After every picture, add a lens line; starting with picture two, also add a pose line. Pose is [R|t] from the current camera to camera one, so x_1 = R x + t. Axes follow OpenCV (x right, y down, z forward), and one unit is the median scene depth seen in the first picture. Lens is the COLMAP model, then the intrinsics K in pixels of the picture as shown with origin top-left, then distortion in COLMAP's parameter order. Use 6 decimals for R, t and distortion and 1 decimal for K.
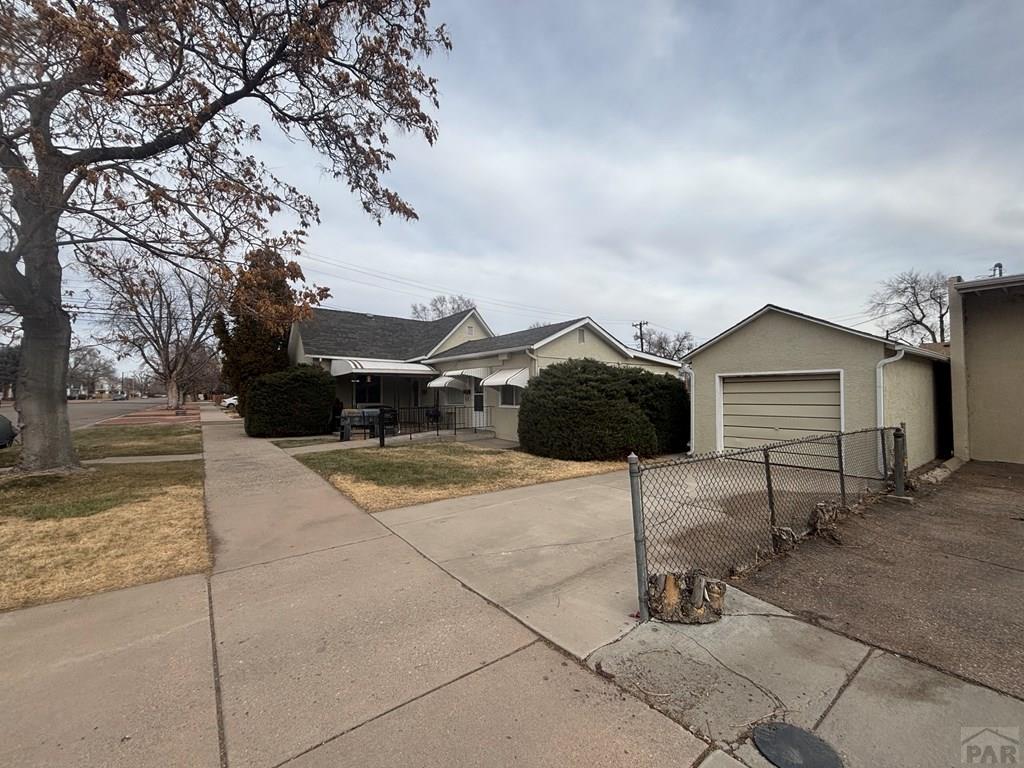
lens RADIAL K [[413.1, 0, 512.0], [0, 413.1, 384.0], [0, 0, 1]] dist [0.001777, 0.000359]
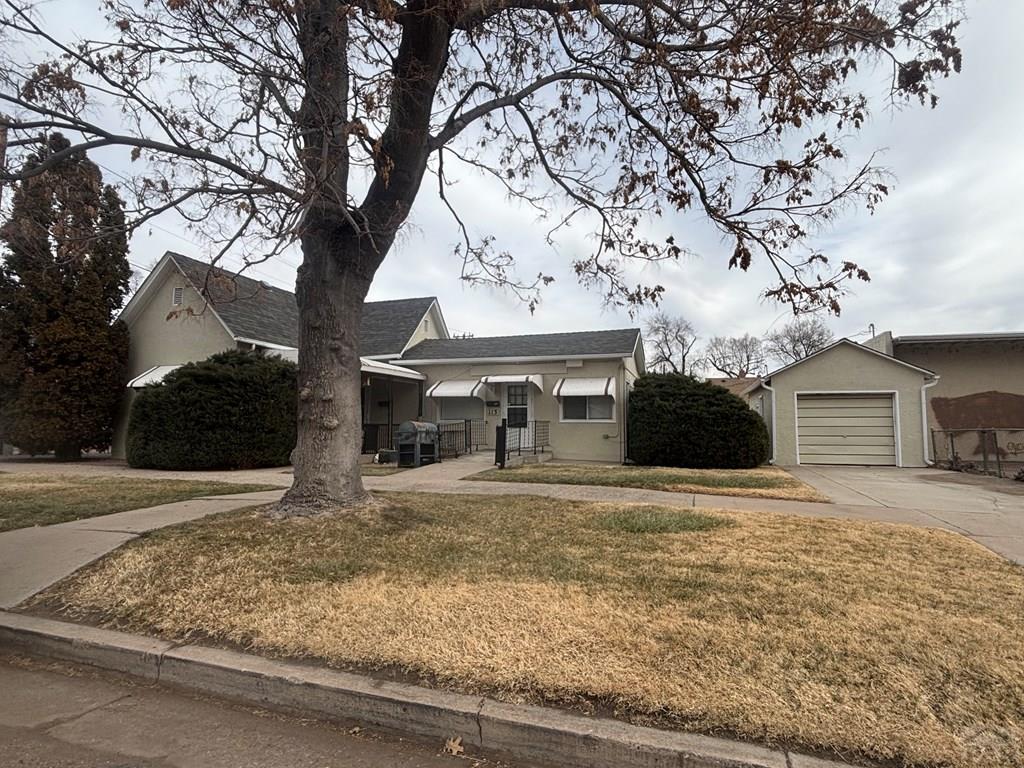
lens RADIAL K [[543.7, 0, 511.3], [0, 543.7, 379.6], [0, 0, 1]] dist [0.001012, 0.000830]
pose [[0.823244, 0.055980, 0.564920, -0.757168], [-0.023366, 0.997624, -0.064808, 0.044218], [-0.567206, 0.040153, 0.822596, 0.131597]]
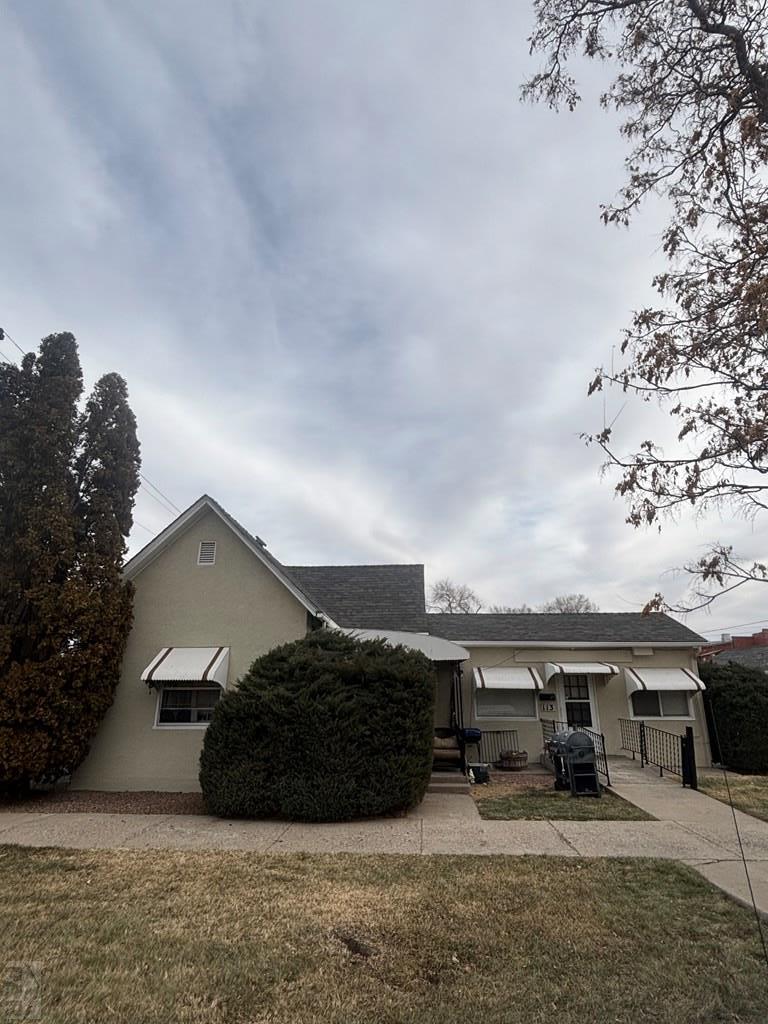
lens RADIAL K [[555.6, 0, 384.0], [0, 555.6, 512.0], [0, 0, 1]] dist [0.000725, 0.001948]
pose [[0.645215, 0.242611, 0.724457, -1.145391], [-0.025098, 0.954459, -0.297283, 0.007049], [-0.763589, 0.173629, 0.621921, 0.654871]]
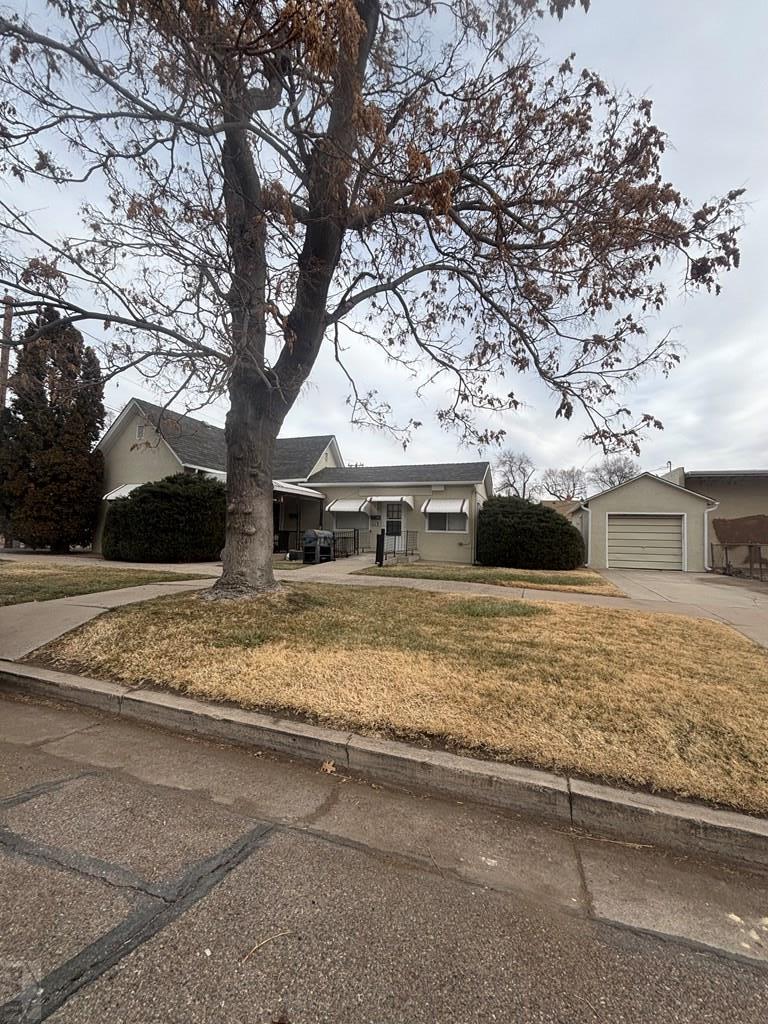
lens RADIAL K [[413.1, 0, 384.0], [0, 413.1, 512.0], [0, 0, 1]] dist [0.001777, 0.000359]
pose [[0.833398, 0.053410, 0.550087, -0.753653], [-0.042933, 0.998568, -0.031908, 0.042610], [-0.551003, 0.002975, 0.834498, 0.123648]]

******************************

- [What is being asked]: Substitute "present camera" for "current camera" and write out every item above again with nothing else changed. Omit the pictures from your answer.

- [Exercise answer]:
After every picture, add a lens line; starting with picture two, also add a pose line. Pose is [R|t] from the present camera to camera one, so x_1 = R x + t. Axes follow OpenCV (x right, y down, z forward), and one unit is the median scene depth seen in the first picture. Lens is the COLMAP model, then the intrinsics K in pixels of the picture as shown with origin top-left, then distortion in COLMAP's parameter order. Use 6 decimals for R, t and distortion and 1 decimal for K.
lens RADIAL K [[413.1, 0, 512.0], [0, 413.1, 384.0], [0, 0, 1]] dist [0.001777, 0.000359]
lens RADIAL K [[543.7, 0, 511.3], [0, 543.7, 379.6], [0, 0, 1]] dist [0.001012, 0.000830]
pose [[0.823244, 0.055980, 0.564920, -0.757168], [-0.023366, 0.997624, -0.064808, 0.044218], [-0.567206, 0.040153, 0.822596, 0.131597]]
lens RADIAL K [[555.6, 0, 384.0], [0, 555.6, 512.0], [0, 0, 1]] dist [0.000725, 0.001948]
pose [[0.645215, 0.242611, 0.724457, -1.145391], [-0.025098, 0.954459, -0.297283, 0.007049], [-0.763589, 0.173629, 0.621921, 0.654871]]
lens RADIAL K [[413.1, 0, 384.0], [0, 413.1, 512.0], [0, 0, 1]] dist [0.001777, 0.000359]
pose [[0.833398, 0.053410, 0.550087, -0.753653], [-0.042933, 0.998568, -0.031908, 0.042610], [-0.551003, 0.002975, 0.834498, 0.123648]]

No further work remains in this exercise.